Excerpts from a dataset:
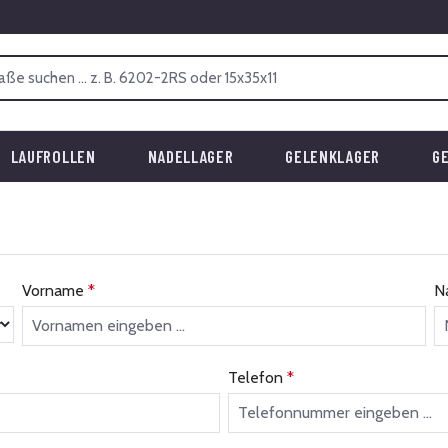
LAUFROLLEN
NADELLAGER
GELENKLAGER
G
Vorname
*
N
Telefon
*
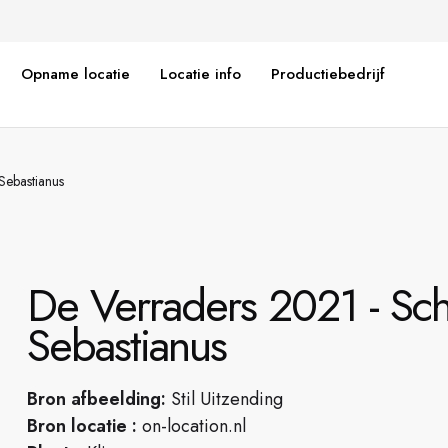
Opname locatie
Locatie info
Productiebedrijf
Sebastianus
De Verraders 2021 - Schu
Sebastianus
Bron afbeelding:
Stil Uitzending
Bron locatie :
on-location.nl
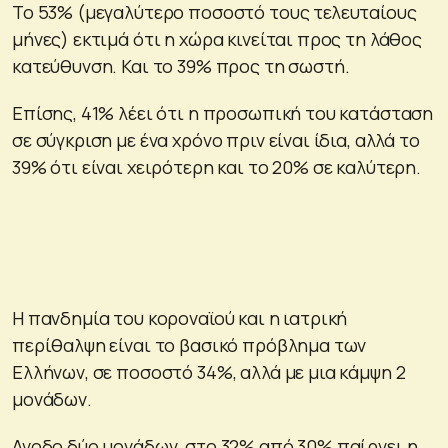
Το 53% (μεγαλύτερο ποσοστό τους τελευταίους
μήνες) εκτιμά ότι η χώρα κινείται προς τη λάθος
κατεύθυνση. Και το 39% προς τη σωστή.
Επίσης, 41% λέει ότι η προσωπική του κατάσταση
σε σύγκριση με ένα χρόνο πριν είναι ίδια, αλλά το
39% ότι είναι χειρότερη και το 20% σε καλύτερη.
Η πανδημία του κοροναϊού και η ιατρική
περίθαλψη είναι το βασικό πρόβλημα των
Ελλήνων, σε ποσοστό 34%, αλλά με μια κάμψη 2
μονάδων.
Ανοδο δύο μονάδων, στο 32% από 30% παίρνει η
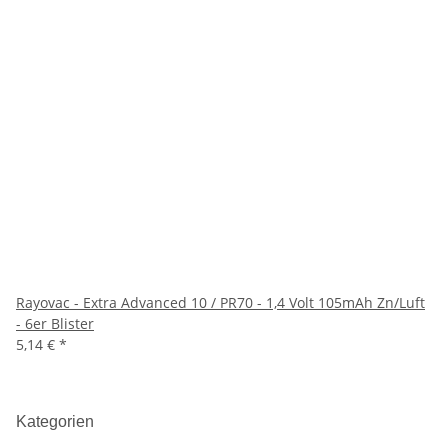
Rayovac - Extra Advanced 10 / PR70 - 1,4 Volt 105mAh Zn/Luft
- 6er Blister
5,14 €
*
Kategorien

--- Written task ---
Wherever the string "μονάδων" occurs in the records above, copy that line.

--- Reply ---
μονάδων.
Ανοδο δύο μονάδων, στο 32% από 30% παίρνει η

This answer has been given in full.